New Delhi, Sept. 25: A shuffle in India's foreign office has upended the standard hierarchy that governs the diplomatic service, opening up the race for the next foreign secretary and pulling Prime Minister Narendra Modi into territory fraught with the threat of rebellion that his predecessor once faced.
The changes, proposed by foreign secretary S. Jaishankar and approved by Modi this week, will elevate to key posts a clutch of officers in their mid-50s who have long been viewed as potential leaders of the foreign service some day.
But the rejig will also pull out of headquarters two widely respected diplomats - secretary (east) Anil Wadhwa and secretary (west) Navtej Sarna - whose seniority and expertise had put them among the likeliest to succeed Jaishankar as foreign secretary.
Wadhwa, the 1979-batch topper of the Indian Foreign Service (IFS), will be the senior-most officer in the service eligible for the post of foreign secretary when Jaishankar's term ends in January 2017.
But under the changes cleared by Modi, he will move as ambassador to Rome, a position considered lower in diplomatic priority by Indian officers than the post of envoy to Bangkok, which he has already held.
Sarna, a batch junior but the same age, 58, as Wadhwa, will move as high commissioner to the UK, now no longer among the heavyweight appointments viewed as weathervanes of career prospects.
The planned changes have deepened the feeling within the diplomatic establishment that Modi may be laying the ground to have some of the senior-most foreign service officers superseded when the time comes to pick Jaishankar's successor, because of a perceived trust deficit.
Such a move would mirror former Prime Minister Manmohan Singh's decision in 2006 to pick Shivshankar Menon as foreign secretary although 16 serving officers were senior to him. That decision had triggered the biggest ever rebellion within the foreign ministry, with many of the superseded diplomats threatening to quit.
"Seniority is very important in promotions, and should not be ignored," Veena Sikri, former Indian high commissioner to Bangladesh, told The Telegraph. "But in terms of internal appointments within the ministry, the government should have some flexibility in deciding the rank of the post."
Sikri and husband Rajiv, then secretary (east), had sought voluntary retirement in protest against Menon's appointment.
The current shuffle appears to earmark Harsh Vardhan Shringla, now ambassador to Thailand, Gautam Bambawale, the ambassador to Bhutan, and Syed Akbaruddin, the additional secretary in charge of October's India-Africa summit, as future leaders of the diplomatic corps.
Shringla, who was joint secretary in charge of ties with Bangladesh, Sri Lanka and Myanmar before moving to Bangkok, did much of the spadework that yielded the Land Boundary Agreement with Dhaka in June.
He will now move as high commissioner to Bangladesh at a time bilateral relations appear far warmer than India's ties with most of its other neighbours.
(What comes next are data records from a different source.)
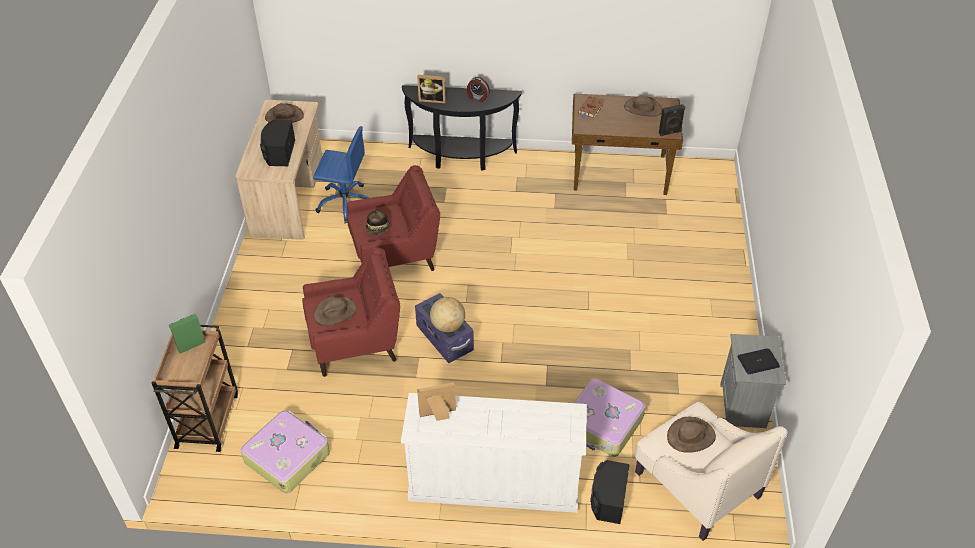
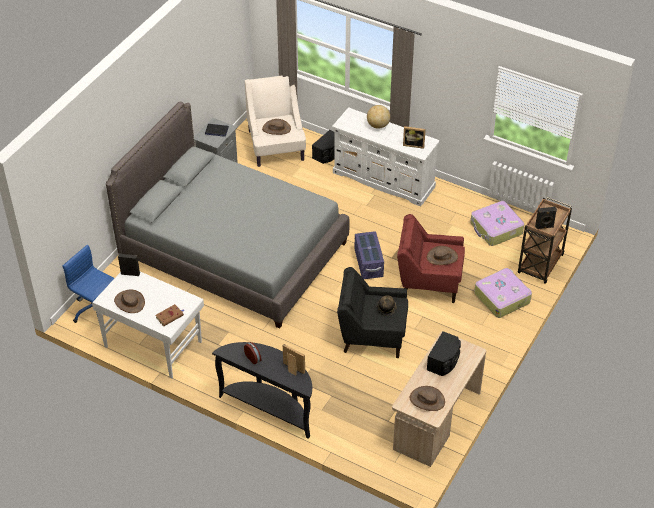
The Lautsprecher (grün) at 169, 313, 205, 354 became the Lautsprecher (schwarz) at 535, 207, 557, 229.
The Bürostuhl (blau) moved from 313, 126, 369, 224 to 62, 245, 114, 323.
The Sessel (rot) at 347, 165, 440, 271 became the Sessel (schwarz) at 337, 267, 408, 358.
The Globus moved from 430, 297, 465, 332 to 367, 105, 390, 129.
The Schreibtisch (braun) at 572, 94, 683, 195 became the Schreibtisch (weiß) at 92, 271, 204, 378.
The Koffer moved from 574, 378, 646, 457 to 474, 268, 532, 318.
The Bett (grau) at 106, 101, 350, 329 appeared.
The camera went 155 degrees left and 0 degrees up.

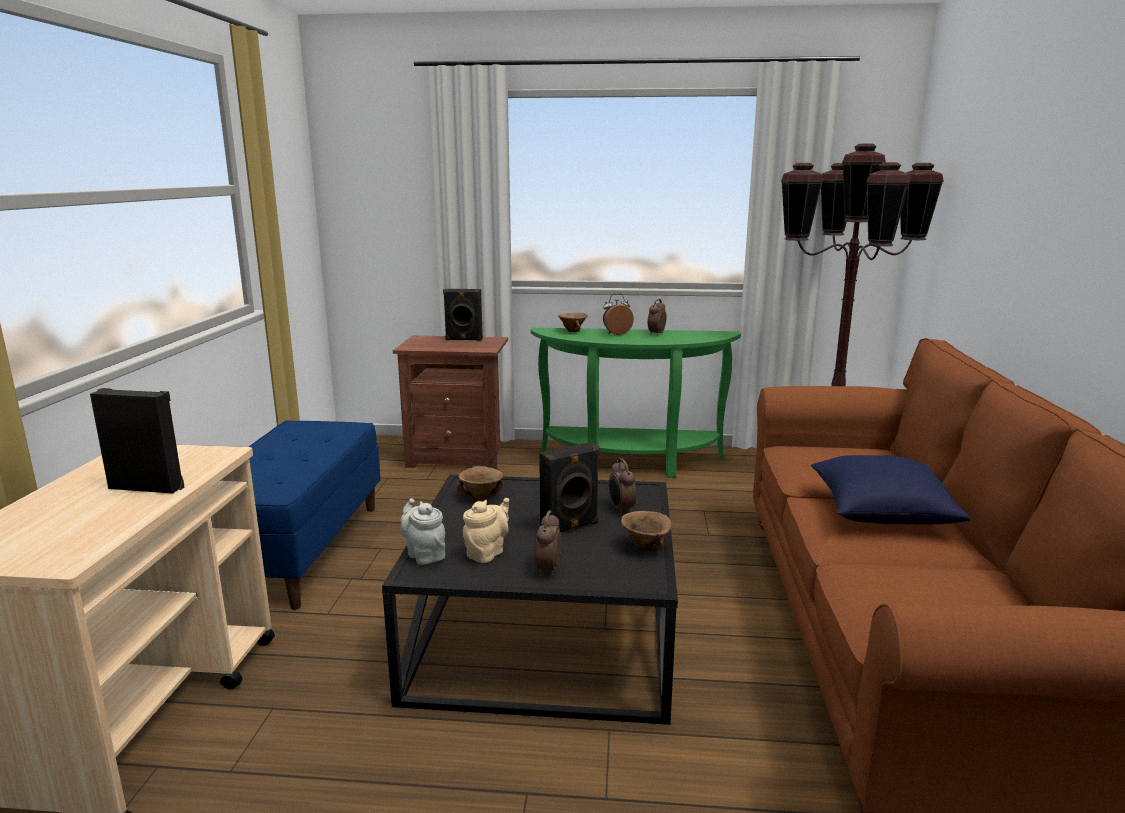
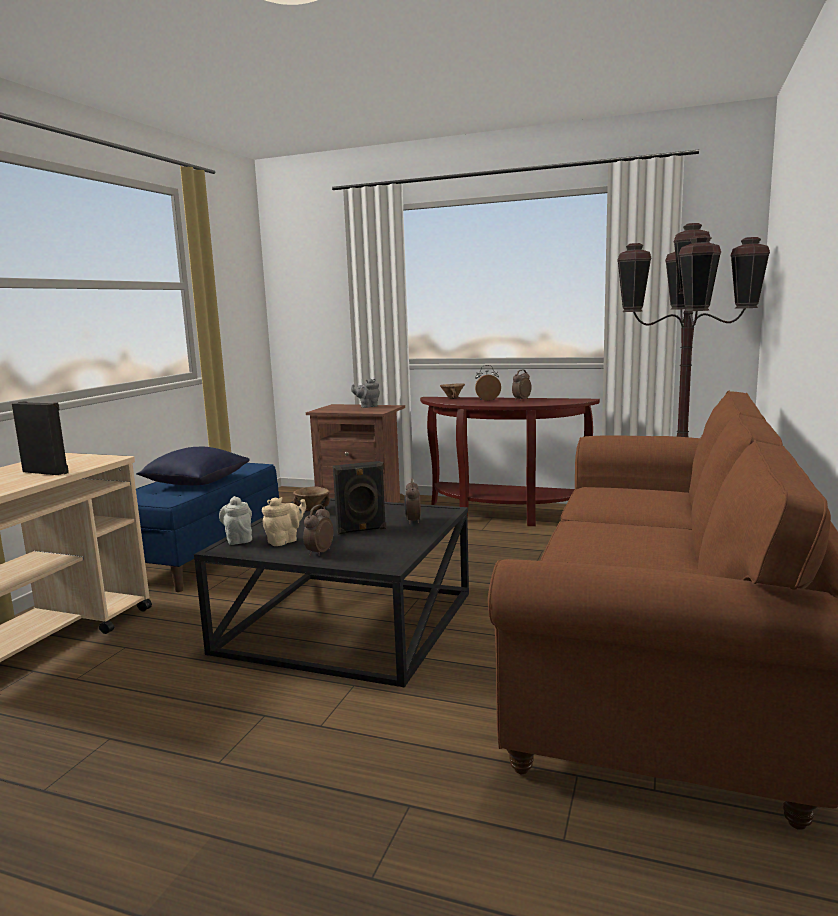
The Lautsprecher (schwarz) at 443, 289, 483, 341 was replaced by the Teekanne (grau) at 351, 379, 380, 408.
The Konsolentisch (grün) at 531, 328, 741, 478 became the Konsolentisch (braun) at 420, 397, 600, 526.
The Schüssel (braun) at 621, 511, 672, 552 disappeared.
The Kissen (blau) moved from 811, 455, 970, 525 to 136, 447, 250, 485.
The camera went 15 degrees right and 5 degrees down.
Bambawale managed India's critical relations with China, Japan and South Korea at headquarters before shifting to Thimphu. He will now take up the crucial role of high commissioner to Pakistan. Both Shringla and Bambawale, 54, belong to the 1984 batch of the foreign service.
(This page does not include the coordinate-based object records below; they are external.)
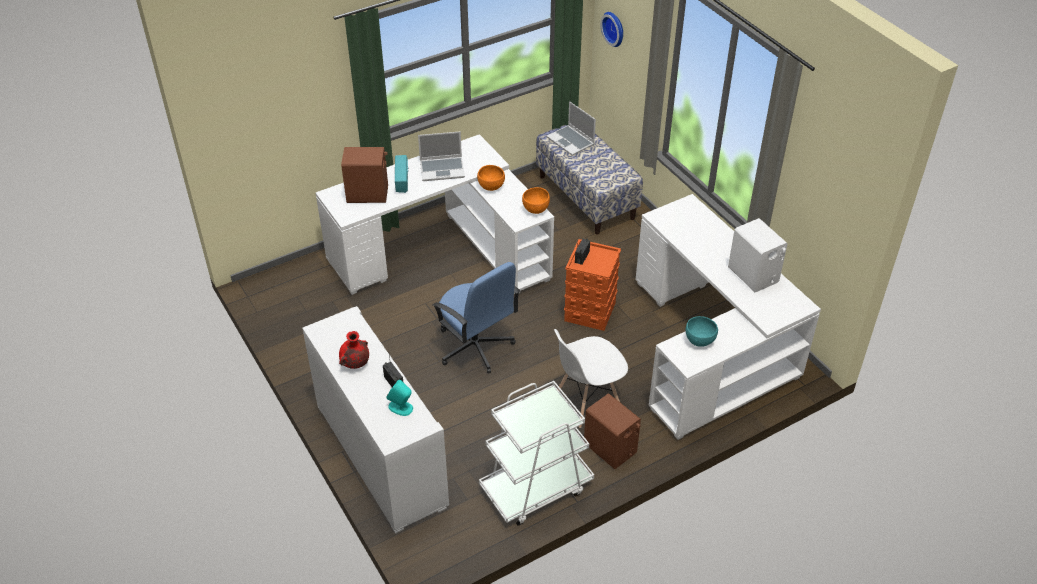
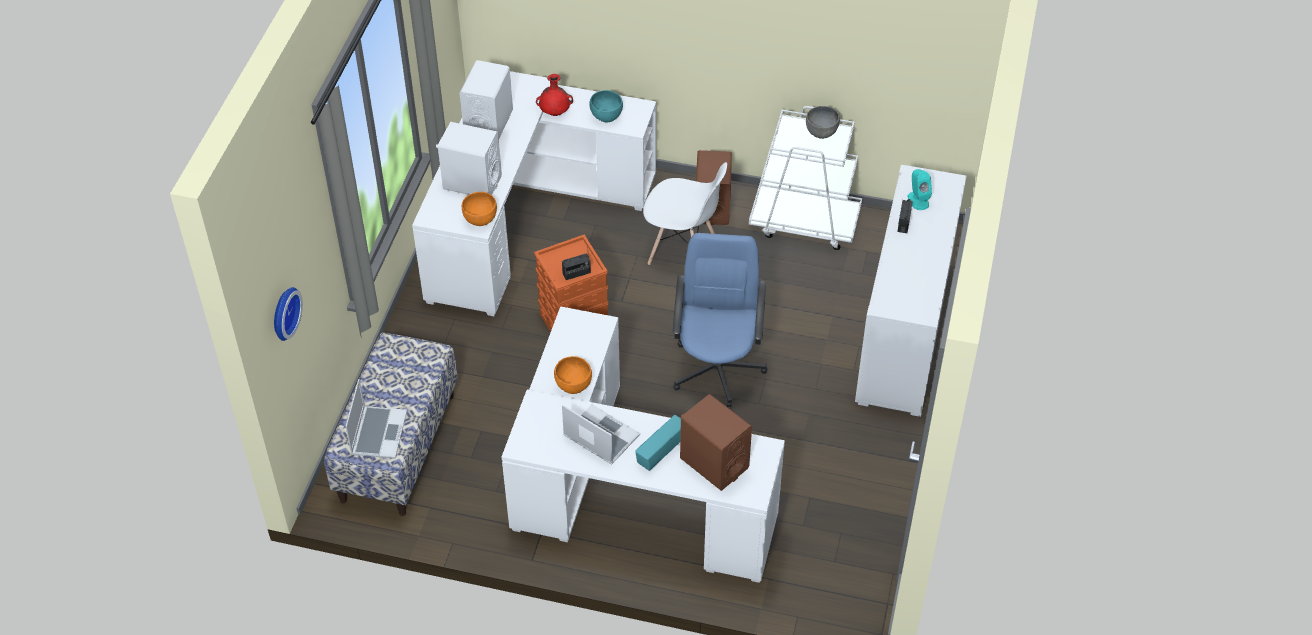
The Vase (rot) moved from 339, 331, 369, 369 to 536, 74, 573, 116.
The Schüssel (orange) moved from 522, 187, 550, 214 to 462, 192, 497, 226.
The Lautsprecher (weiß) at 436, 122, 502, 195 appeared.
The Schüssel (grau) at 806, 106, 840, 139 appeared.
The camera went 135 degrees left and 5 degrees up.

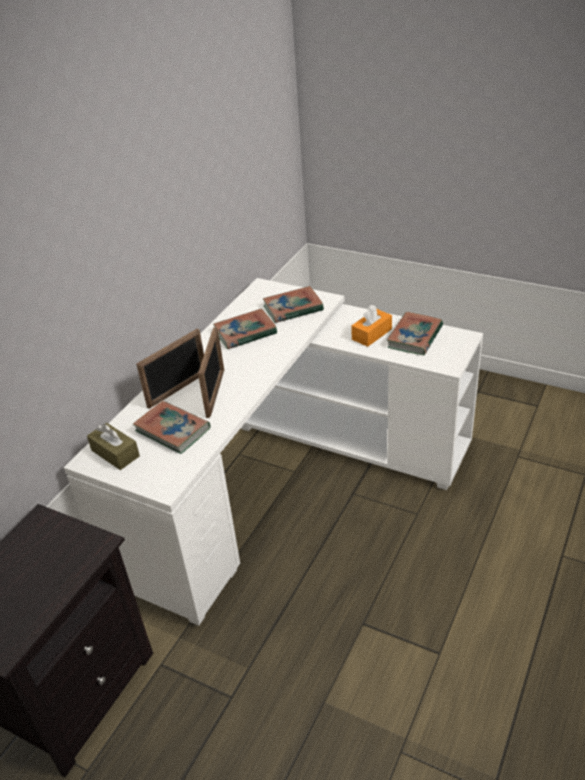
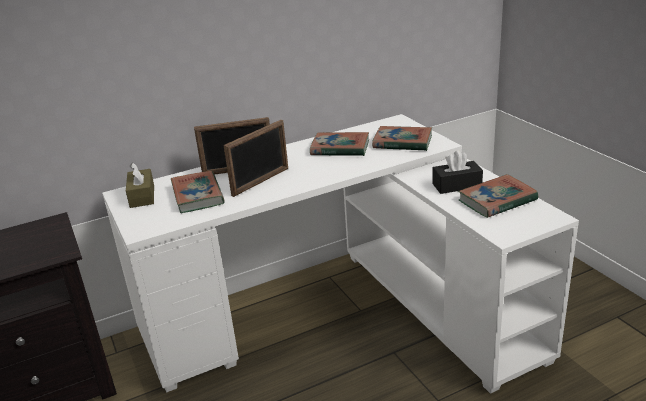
The Taschentuchbox (orange) at 351, 305, 392, 347 became the Taschentuchbox (schwarz) at 432, 150, 483, 194.
The camera went 35 degrees right and 10 degrees down.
Akbaruddin, known to many television watchers as the foreign ministry spokesperson till April, will take on the coveted assignment of India's permanent representative at the United Nations in New York.
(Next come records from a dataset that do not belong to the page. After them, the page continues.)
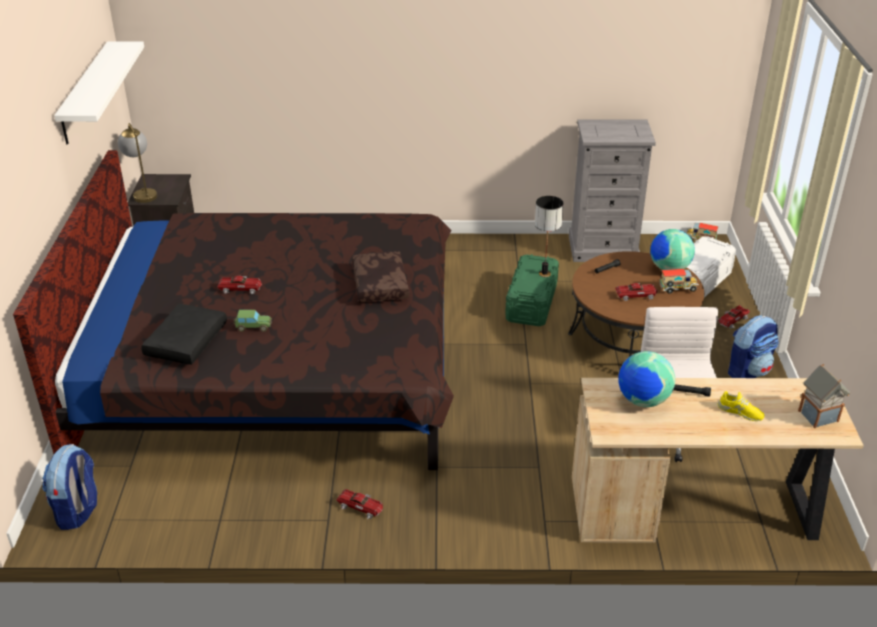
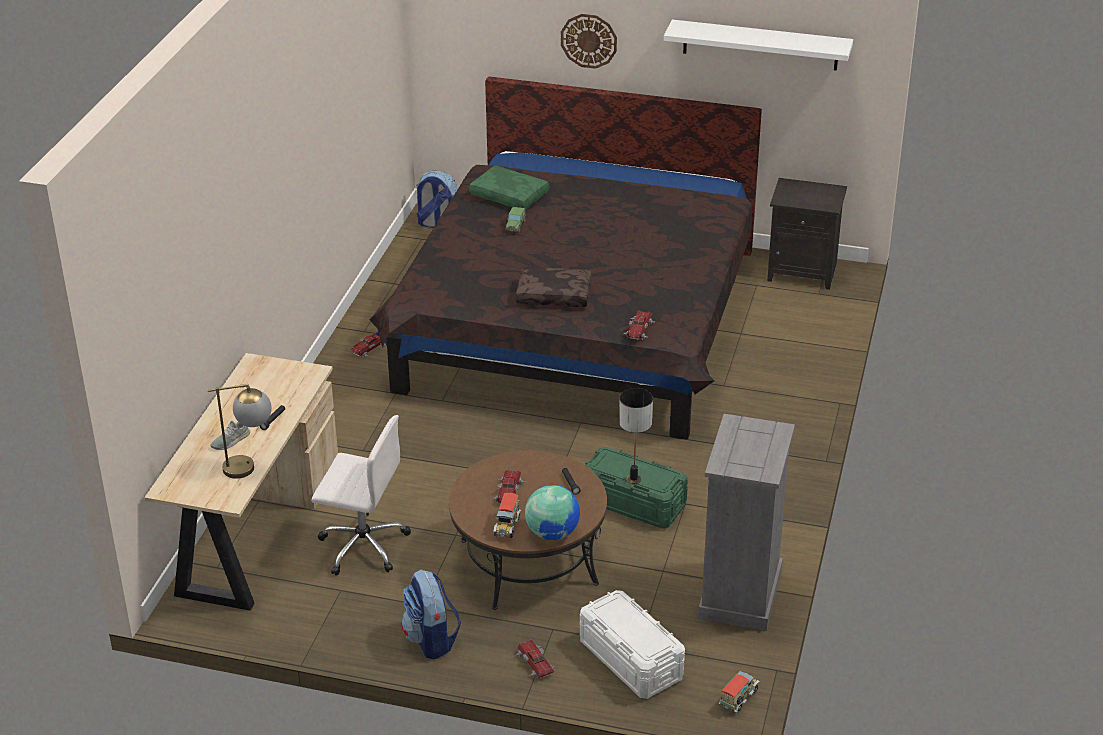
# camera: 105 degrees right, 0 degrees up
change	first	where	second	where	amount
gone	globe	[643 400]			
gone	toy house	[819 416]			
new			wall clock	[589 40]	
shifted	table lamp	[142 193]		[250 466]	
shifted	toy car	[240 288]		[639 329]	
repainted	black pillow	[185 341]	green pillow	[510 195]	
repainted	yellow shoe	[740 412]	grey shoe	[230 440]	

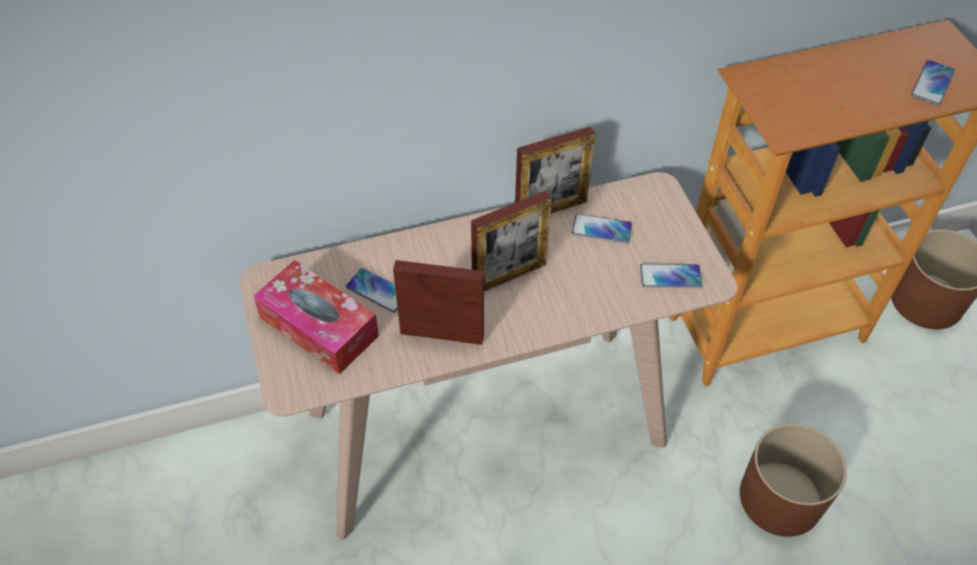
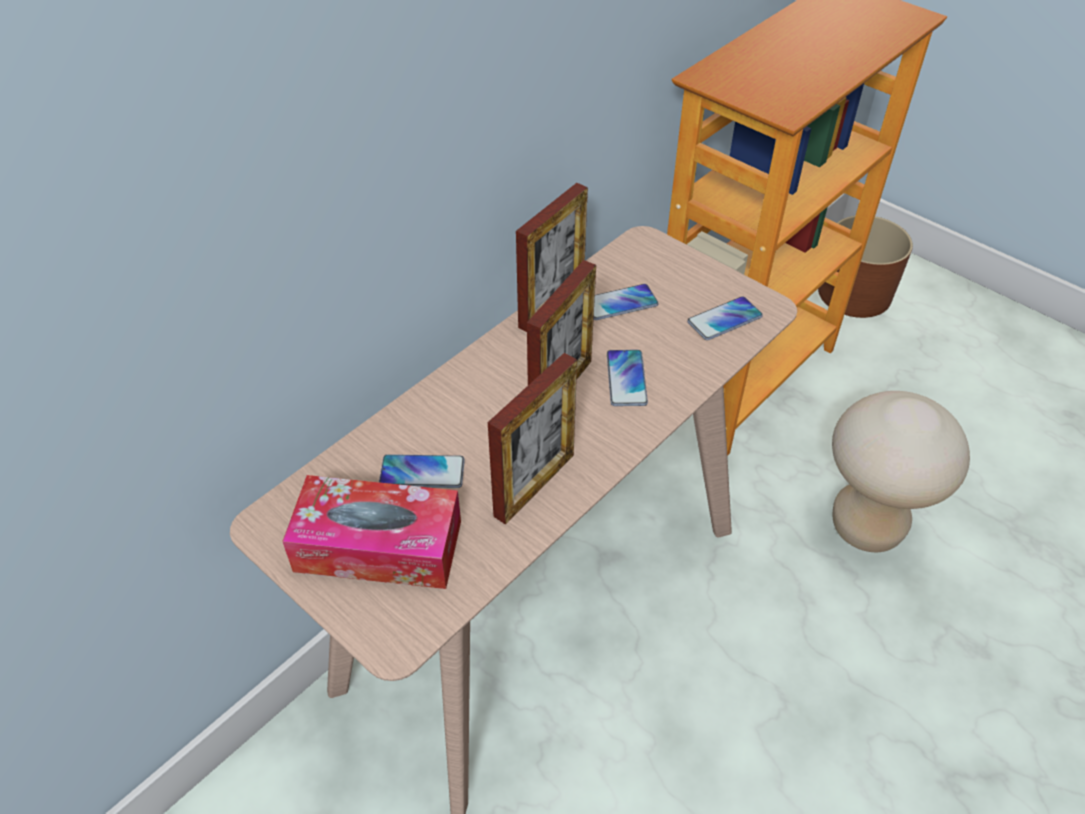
# camera: 30 degrees left, 5 degrees down
change	first	where	second	where	amount
shifted	phone	[932 84]		[626 379]	
swapped	brown planter	[781 498]	beige stool	[866 526]	
rotated	picture frame	[442 334]		[534 485]	150 degrees clockwise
A batch junior to but a year older than Bambawale and Shringla, Akbaruddin has transformed the foreign office's external publicity division into a social-media-savvy institution.
Through his tweets, Akbaruddin has also helped create a larger-than-life persona for Modi as an international leader, emerging as one of the Prime Minister's favourite diplomats.
In India's hierarchy of overseas diplomatic positions, the permanent representative to the UN is second only to the ambassador in Washington and had many aspirants senior to Akbaruddin.